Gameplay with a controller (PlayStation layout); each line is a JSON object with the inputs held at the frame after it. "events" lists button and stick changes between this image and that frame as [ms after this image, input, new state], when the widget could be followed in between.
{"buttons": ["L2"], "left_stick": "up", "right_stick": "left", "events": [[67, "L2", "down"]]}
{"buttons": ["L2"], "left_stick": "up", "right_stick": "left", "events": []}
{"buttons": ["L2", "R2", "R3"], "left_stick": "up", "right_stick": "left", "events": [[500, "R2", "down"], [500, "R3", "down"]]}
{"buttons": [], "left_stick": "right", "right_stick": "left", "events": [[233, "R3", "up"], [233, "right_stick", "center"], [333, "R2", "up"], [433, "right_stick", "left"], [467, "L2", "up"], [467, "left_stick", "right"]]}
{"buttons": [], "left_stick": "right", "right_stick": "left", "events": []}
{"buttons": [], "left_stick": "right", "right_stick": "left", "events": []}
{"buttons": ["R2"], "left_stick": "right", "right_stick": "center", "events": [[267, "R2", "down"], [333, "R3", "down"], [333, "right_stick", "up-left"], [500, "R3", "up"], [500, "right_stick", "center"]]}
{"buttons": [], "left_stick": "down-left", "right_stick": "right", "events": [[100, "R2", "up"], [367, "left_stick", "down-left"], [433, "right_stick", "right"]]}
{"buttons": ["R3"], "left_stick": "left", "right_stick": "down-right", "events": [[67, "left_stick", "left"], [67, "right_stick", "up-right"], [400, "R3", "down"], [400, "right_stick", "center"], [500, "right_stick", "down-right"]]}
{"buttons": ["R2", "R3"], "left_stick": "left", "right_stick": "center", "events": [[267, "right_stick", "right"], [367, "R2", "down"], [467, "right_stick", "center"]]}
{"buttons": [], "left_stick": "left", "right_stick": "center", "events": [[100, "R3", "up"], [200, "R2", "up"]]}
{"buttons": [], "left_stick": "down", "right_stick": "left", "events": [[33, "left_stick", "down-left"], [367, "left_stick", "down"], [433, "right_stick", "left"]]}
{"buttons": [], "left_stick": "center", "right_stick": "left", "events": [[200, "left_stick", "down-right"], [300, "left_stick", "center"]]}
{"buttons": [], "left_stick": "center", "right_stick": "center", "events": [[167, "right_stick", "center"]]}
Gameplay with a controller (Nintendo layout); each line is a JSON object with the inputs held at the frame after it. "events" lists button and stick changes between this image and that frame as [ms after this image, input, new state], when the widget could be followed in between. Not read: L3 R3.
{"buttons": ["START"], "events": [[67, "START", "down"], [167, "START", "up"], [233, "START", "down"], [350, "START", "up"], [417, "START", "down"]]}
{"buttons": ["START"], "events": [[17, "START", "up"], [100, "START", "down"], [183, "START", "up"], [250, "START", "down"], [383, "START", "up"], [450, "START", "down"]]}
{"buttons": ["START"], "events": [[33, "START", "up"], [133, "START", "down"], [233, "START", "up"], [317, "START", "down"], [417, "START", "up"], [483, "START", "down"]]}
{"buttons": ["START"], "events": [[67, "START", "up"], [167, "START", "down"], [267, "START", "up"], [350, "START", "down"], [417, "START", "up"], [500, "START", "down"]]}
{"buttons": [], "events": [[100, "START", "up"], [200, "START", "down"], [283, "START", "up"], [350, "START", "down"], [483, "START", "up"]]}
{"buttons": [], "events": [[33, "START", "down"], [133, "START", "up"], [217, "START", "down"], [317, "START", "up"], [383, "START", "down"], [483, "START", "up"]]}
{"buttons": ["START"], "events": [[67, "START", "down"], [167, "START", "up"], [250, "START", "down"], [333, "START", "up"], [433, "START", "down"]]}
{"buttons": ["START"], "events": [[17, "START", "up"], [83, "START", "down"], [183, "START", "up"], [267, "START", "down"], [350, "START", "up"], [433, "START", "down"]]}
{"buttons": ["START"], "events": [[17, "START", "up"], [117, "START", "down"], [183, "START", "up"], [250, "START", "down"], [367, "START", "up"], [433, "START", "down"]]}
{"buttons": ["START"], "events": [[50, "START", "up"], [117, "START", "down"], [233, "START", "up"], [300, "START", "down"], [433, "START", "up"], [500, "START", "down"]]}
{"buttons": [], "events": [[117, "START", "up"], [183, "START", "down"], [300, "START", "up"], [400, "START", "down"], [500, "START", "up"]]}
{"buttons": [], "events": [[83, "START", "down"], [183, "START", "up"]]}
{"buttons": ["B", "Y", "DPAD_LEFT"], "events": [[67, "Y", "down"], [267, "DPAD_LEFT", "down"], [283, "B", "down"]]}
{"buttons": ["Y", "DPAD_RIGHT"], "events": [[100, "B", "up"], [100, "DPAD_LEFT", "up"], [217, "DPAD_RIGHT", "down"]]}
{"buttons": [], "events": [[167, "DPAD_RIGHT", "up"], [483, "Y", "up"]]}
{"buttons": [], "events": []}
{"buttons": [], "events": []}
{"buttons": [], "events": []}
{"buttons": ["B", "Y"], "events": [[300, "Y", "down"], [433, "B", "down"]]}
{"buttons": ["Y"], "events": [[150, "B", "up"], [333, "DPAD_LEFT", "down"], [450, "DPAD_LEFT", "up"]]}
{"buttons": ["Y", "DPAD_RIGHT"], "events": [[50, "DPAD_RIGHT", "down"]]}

══════

## [TASK TO COMPLETE]
Every entry is to be transcribed exactly as it stands.

## [RESULT OF THIS TASK]
Gameplay with a controller (PlayStation layout); each line is a JSON object with the inputs held at the frame after it. "events" lists button and stick changes between this image and that frame as [ms after this image, input, new state], when the widget could be followed in between.
{"buttons": ["L2"], "left_stick": "up", "right_stick": "left", "events": [[67, "L2", "down"]]}
{"buttons": ["L2"], "left_stick": "up", "right_stick": "left", "events": []}
{"buttons": ["L2", "R2", "R3"], "left_stick": "up", "right_stick": "left", "events": [[500, "R2", "down"], [500, "R3", "down"]]}
{"buttons": [], "left_stick": "right", "right_stick": "left", "events": [[233, "R3", "up"], [233, "right_stick", "center"], [333, "R2", "up"], [433, "right_stick", "left"], [467, "L2", "up"], [467, "left_stick", "right"]]}
{"buttons": [], "left_stick": "right", "right_stick": "left", "events": []}
{"buttons": [], "left_stick": "right", "right_stick": "left", "events": []}
{"buttons": ["R2"], "left_stick": "right", "right_stick": "center", "events": [[267, "R2", "down"], [333, "R3", "down"], [333, "right_stick", "up-left"], [500, "R3", "up"], [500, "right_stick", "center"]]}
{"buttons": [], "left_stick": "down-left", "right_stick": "right", "events": [[100, "R2", "up"], [367, "left_stick", "down-left"], [433, "right_stick", "right"]]}
{"buttons": ["R3"], "left_stick": "left", "right_stick": "down-right", "events": [[67, "left_stick", "left"], [67, "right_stick", "up-right"], [400, "R3", "down"], [400, "right_stick", "center"], [500, "right_stick", "down-right"]]}
{"buttons": ["R2", "R3"], "left_stick": "left", "right_stick": "center", "events": [[267, "right_stick", "right"], [367, "R2", "down"], [467, "right_stick", "center"]]}
{"buttons": [], "left_stick": "left", "right_stick": "center", "events": [[100, "R3", "up"], [200, "R2", "up"]]}
{"buttons": [], "left_stick": "down", "right_stick": "left", "events": [[33, "left_stick", "down-left"], [367, "left_stick", "down"], [433, "right_stick", "left"]]}
{"buttons": [], "left_stick": "center", "right_stick": "left", "events": [[200, "left_stick", "down-right"], [300, "left_stick", "center"]]}
{"buttons": [], "left_stick": "center", "right_stick": "center", "events": [[167, "right_stick", "center"]]}
Gameplay with a controller (Nintendo layout); each line is a JSON object with the inputs held at the frame after it. "events" lists button and stick changes between this image and that frame as [ms after this image, input, new state], when the widget could be followed in between. Not read: L3 R3.
{"buttons": ["START"], "events": [[67, "START", "down"], [167, "START", "up"], [233, "START", "down"], [350, "START", "up"], [417, "START", "down"]]}
{"buttons": ["START"], "events": [[17, "START", "up"], [100, "START", "down"], [183, "START", "up"], [250, "START", "down"], [383, "START", "up"], [450, "START", "down"]]}
{"buttons": ["START"], "events": [[33, "START", "up"], [133, "START", "down"], [233, "START", "up"], [317, "START", "down"], [417, "START", "up"], [483, "START", "down"]]}
{"buttons": ["START"], "events": [[67, "START", "up"], [167, "START", "down"], [267, "START", "up"], [350, "START", "down"], [417, "START", "up"], [500, "START", "down"]]}
{"buttons": [], "events": [[100, "START", "up"], [200, "START", "down"], [283, "START", "up"], [350, "START", "down"], [483, "START", "up"]]}
{"buttons": [], "events": [[33, "START", "down"], [133, "START", "up"], [217, "START", "down"], [317, "START", "up"], [383, "START", "down"], [483, "START", "up"]]}
{"buttons": ["START"], "events": [[67, "START", "down"], [167, "START", "up"], [250, "START", "down"], [333, "START", "up"], [433, "START", "down"]]}
{"buttons": ["START"], "events": [[17, "START", "up"], [83, "START", "down"], [183, "START", "up"], [267, "START", "down"], [350, "START", "up"], [433, "START", "down"]]}
{"buttons": ["START"], "events": [[17, "START", "up"], [117, "START", "down"], [183, "START", "up"], [250, "START", "down"], [367, "START", "up"], [433, "START", "down"]]}
{"buttons": ["START"], "events": [[50, "START", "up"], [117, "START", "down"], [233, "START", "up"], [300, "START", "down"], [433, "START", "up"], [500, "START", "down"]]}
{"buttons": [], "events": [[117, "START", "up"], [183, "START", "down"], [300, "START", "up"], [400, "START", "down"], [500, "START", "up"]]}
{"buttons": [], "events": [[83, "START", "down"], [183, "START", "up"]]}
{"buttons": ["B", "Y", "DPAD_LEFT"], "events": [[67, "Y", "down"], [267, "DPAD_LEFT", "down"], [283, "B", "down"]]}
{"buttons": ["Y", "DPAD_RIGHT"], "events": [[100, "B", "up"], [100, "DPAD_LEFT", "up"], [217, "DPAD_RIGHT", "down"]]}
{"buttons": [], "events": [[167, "DPAD_RIGHT", "up"], [483, "Y", "up"]]}
{"buttons": [], "events": []}
{"buttons": [], "events": []}
{"buttons": [], "events": []}
{"buttons": ["B", "Y"], "events": [[300, "Y", "down"], [433, "B", "down"]]}
{"buttons": ["Y"], "events": [[150, "B", "up"], [333, "DPAD_LEFT", "down"], [450, "DPAD_LEFT", "up"]]}
{"buttons": ["Y", "DPAD_RIGHT"], "events": [[50, "DPAD_RIGHT", "down"]]}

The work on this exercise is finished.